Direkt auf dem Rücken ist ein Manowar-Sticker aufgenäht, direkt neben dem Schriftzug "Blind Guardian", darüber prangt ein durchgestrichenes Hakenkreuz.
Da weiß ich, dass ich ihm folgen werde, um zu sehen, was passiert.
Er ist mit seinen zwei Metern keine unauffällige Gestalt, und als er die gepflasterten Straßen in Richtung Innenstadt geht, ist es einfach, ihm in genügend Abstand zu folgen. Er wird mich nicht bemerken, das tun die Leute nie.
Er ist in der Fußgängerzone, als er auf die Glatzen trifft. Er trägt noch ein durchgestrichenes Hakenkreuz, auf dem rechten Arm, als Parodie einer SS-Armbinde.
Natürlich werden die Neonazis auf ihn aufmerksam, und aus anfänglichem Lächeln, als sie die Hakenkreuz-Binde sehen, wird ein Stirnrunzeln.
"Hee, was is'n das da auf deinem Arm?"
"Da, auf dem Rücken hat er noch eins!", sagt der zweite.

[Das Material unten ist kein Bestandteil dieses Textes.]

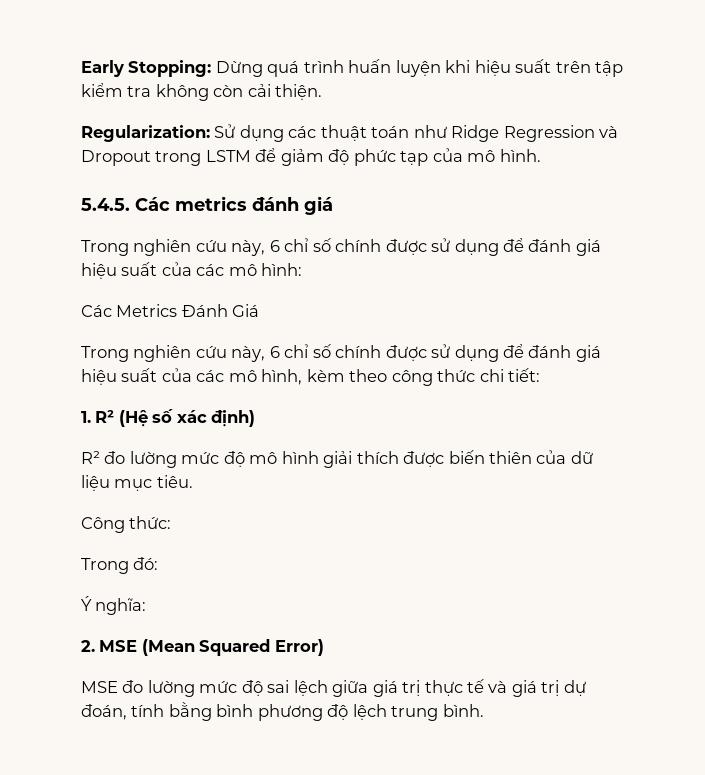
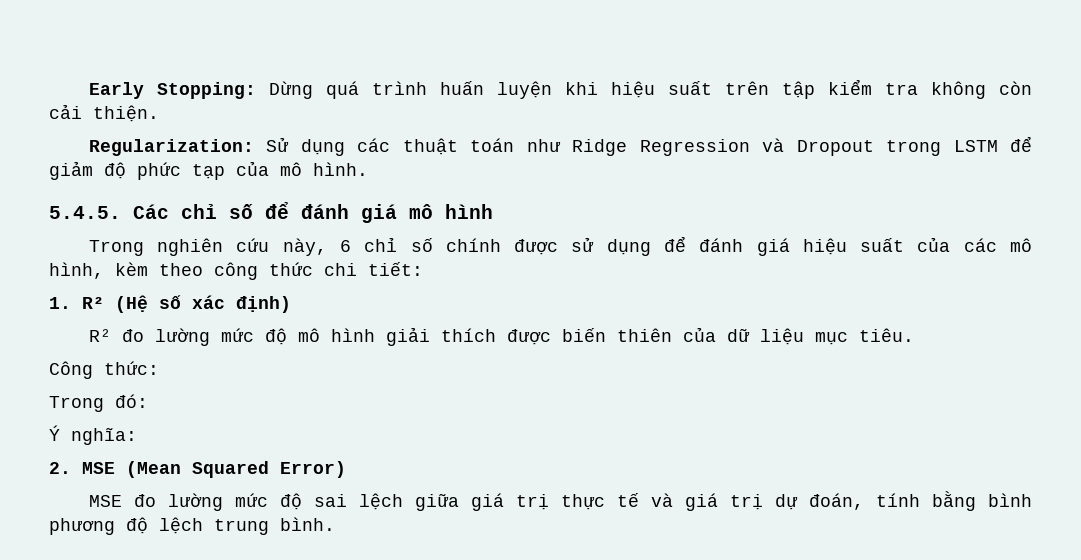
[175,196,333,215] [81,238,601,256] [81,262,303,279] [81,304,260,317] metrics đánh giá // Trong nghiên cứu này, 6 chỉ số chính được sử dụng để đánh giá hiệu suất của các mô hình: // Các Metrics Đánh Giá -> [181,202,493,223] chỉ số để đánh giá mô hình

"Was auf meinem Arm meint ihr? Den Hammerfall-Sticker, den "Denken hilft"-Button oder die Binde mit dem durchgestrichenen Hakenkreuz?"
"Die Armbinde natürlich, du Scheiß-Zecke! Bist du dieses Engel-Ding?"
Ich fühle Gewalt, die in der Luft liegt. Die kenne ich, die sind imstande und stechen ihn ab. Das will ich nicht, ich mag langhaarige Metaller mit vielen Buttons auf dem Ledermantel.
Ich ziehe das Springermesser, postiere mich schräg hinter dem Metaller. Die drei Nazis zucken zurück.
"Scheiße, das ist doch die, die Werner abgestochen hat!", erkennt einer von ihnen. Sie nehmen die Beine in die Hand.
Der Metaller dreht sich um...
Die Frau ist klein und schmächtig. Sie hat ein Springermesser in der Hand, das sie gerade zusammenklappt und dann in die Tasche schiebt.
Sie trägt eine schwarze Lederhose, Springerstiefel mit neonfarbenen Schnürsenkeln, ein schwarzes Netzoberteil. Darunter sehe ich ein Shirt mit der Aufschrift "Vorsicht, Gefahr".
Sie zieht ihren Jeansmantel zurecht, auf seinem Arm blitzt ein durchgestrichenes Hakenkreuz auf.
"Bist du... Guardian Angel?", fragt er ein wenig ungläubig.
"Du bist nicht von hier, oder?", erwidert sie. Er schüttelt den Kopf.
Sie dreht sich um und geht, der Wind weht ihre hüftlangen schwarzen Haare weg. Ihr Mantel trägt einen Engel auf dem Rücken, quer durch den Engel zieht sich ein Schnitt. Unter dem Schnitt ist ihr Netzhemd kaputt, ihr Shirt zerschnitten, einen BH trägt sie nicht.
Er kann die lange, gezackte Narbe auf ihrem Rücken sehen. Wie von einem Messer.